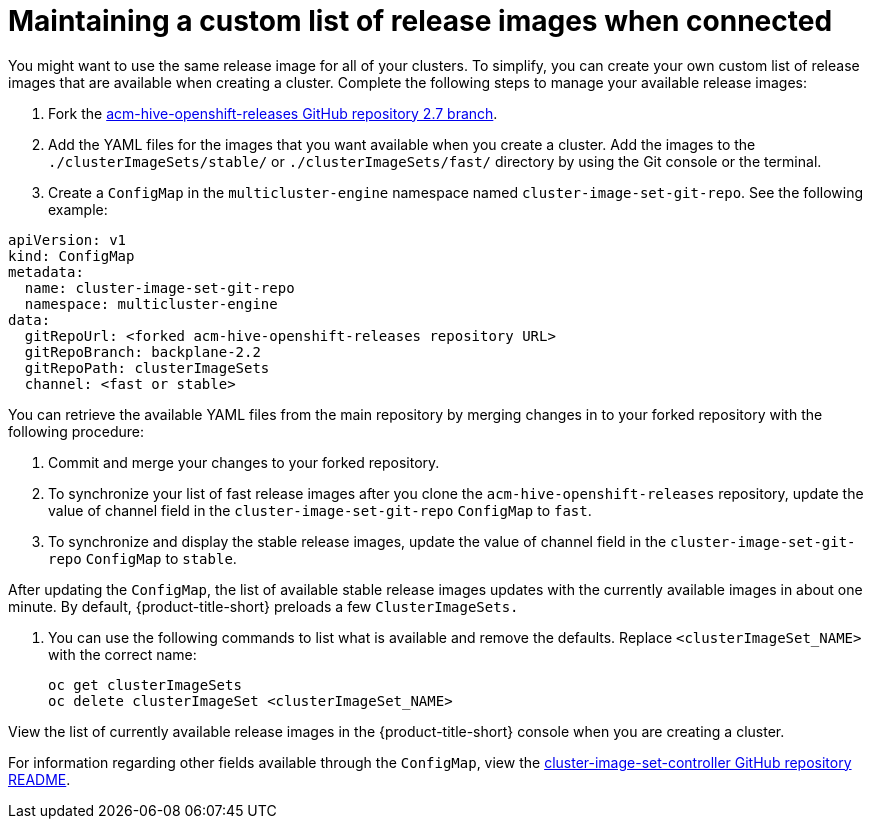 [#maintaining-a-custom-list-of-release-images-when-connected]
= Maintaining a custom list of release images when connected

You might want to use the same release image for all of your clusters. To simplify, you can create your own custom list of release images that are available when creating a cluster. Complete the following steps to manage your available release images:

. Fork the https://github.com/stolostron/acm-hive-openshift-releases/tree/backplane-2.2[acm-hive-openshift-releases GitHub repository 2.7 branch].

. Add the YAML files for the images that you want available when you create a cluster. Add the images to the `./clusterImageSets/stable/` or `./clusterImageSets/fast/` directory by using the Git console or the terminal.

. Create a `ConfigMap` in the `multicluster-engine` namespace named `cluster-image-set-git-repo`. See the following example:

[source,yaml]
----
apiVersion: v1
kind: ConfigMap
metadata:
  name: cluster-image-set-git-repo
  namespace: multicluster-engine
data:
  gitRepoUrl: <forked acm-hive-openshift-releases repository URL> 
  gitRepoBranch: backplane-2.2
  gitRepoPath: clusterImageSets
  channel: <fast or stable>
----
You can retrieve the available YAML files from the main repository by merging changes in to your forked repository with the following procedure:

. Commit and merge your changes to your forked repository.
. To synchronize your list of fast release images after you clone the `acm-hive-openshift-releases` repository, update the value of channel field in the `cluster-image-set-git-repo` `ConfigMap` to `fast`.
. To synchronize and display the stable release images, update the value of channel field in the `cluster-image-set-git-repo` `ConfigMap` to `stable`.

After updating the `ConfigMap`, the list of available stable release images updates with the currently available images in about one minute. By default, {product-title-short} preloads a few `ClusterImageSets.`

. You can use the following commands to list what is available and remove the defaults. Replace `<clusterImageSet_NAME>` with the correct name:
+
----
oc get clusterImageSets
oc delete clusterImageSet <clusterImageSet_NAME>
----

View the list of currently available release images in the {product-title-short} console when you are creating a cluster.

For information regarding other fields available through the `ConfigMap`, view the https://github.com/stolostron/cluster-image-set-controller/blob/main/README.md[cluster-image-set-controller GitHub repository README].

**Problem description:**
Across the material, report every line that has the word "with".

**Response box:**
You can retrieve the available YAML files from the main repository by merging changes in to your forked repository with the following procedure:
After updating the `ConfigMap`, the list of available stable release images updates with the currently available images in about one minute. By default, {product-title-short} preloads a few `ClusterImageSets.`
. You can use the following commands to list what is available and remove the defaults. Replace `<clusterImageSet_NAME>` with the correct name:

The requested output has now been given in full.